Assignment 1> Print everything in the passage on medical care in Cuba below from "MEDICAL FACILITIES: Medical" down to "and bed space.".
Assignment 2> In the passage on medical care in Cuba below, what do U.S. Medicare and Medicaid programs not pay for?

MEDICAL FACILITIES: Medical care does
not meet U.S. standards. While medical professionals are generally competent,
many health facilities face shortages of medical supplies and bed space.
Many medications are unavailable so travelers to Cuba should bring with
them any prescribed medicine in its original container and in amounts
commensurate with personal use. A copy of the prescription and a letter
from the prescribing physician explaining the need for prescription drugs
facilitates their entry into the country.
MEDICAL INSURANCE: The Department of
State strongly urges Americans to consult with their medical insurance
company prior to traveling abroad to confirm whether their policy applies
overseas and whether it will cover emergency expenses such as a medical
evacuation. U.S. medical insurance plans seldom cover health costs incurred
outside the United States unless supplemental coverage is purchased. Further,
U.S. Medicare and Medicaid programs do not provide payment for medical
services outside the United States. However, many travel agents and private
companies offer insurance plans that will cover health care expenses incurred
overseas, including emergency services such as medical evacuations. Given
the lack of direct, commercial air links between the U.S. and Cuba, supplemental
medical insurance with specific overseas coverage has proved extremely
useful to travelers in the past.

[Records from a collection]
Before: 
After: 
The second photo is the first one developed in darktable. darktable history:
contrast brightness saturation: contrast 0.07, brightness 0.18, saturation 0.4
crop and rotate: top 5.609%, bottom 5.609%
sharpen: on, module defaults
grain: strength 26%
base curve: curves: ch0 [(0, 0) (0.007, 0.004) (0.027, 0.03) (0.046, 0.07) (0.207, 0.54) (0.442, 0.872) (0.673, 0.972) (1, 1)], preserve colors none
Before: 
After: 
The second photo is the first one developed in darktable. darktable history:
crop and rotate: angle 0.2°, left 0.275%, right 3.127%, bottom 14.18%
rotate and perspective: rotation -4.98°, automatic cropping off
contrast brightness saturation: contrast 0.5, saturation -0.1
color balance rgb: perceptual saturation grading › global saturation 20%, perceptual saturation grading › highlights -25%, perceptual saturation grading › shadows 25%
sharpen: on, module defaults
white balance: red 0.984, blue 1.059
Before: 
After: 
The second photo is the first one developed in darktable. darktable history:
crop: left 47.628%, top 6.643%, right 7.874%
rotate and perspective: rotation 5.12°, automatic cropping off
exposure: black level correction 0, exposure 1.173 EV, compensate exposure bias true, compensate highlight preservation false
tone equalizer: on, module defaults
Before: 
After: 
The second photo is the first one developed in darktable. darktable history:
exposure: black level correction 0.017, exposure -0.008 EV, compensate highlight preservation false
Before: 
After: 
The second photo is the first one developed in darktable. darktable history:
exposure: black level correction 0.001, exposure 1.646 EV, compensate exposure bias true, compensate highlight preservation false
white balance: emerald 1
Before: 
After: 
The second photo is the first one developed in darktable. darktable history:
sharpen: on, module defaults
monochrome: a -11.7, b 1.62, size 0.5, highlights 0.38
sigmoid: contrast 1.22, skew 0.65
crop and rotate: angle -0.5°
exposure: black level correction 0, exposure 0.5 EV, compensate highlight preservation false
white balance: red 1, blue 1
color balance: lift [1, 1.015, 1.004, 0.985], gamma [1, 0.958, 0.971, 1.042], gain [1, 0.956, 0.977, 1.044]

Exercise output 1>
MEDICAL FACILITIES: Medical care does
not meet U.S. standards. While medical professionals are generally competent,
many health facilities face shortages of medical supplies and bed space.

Exercise output 2> Medical services outside the United States.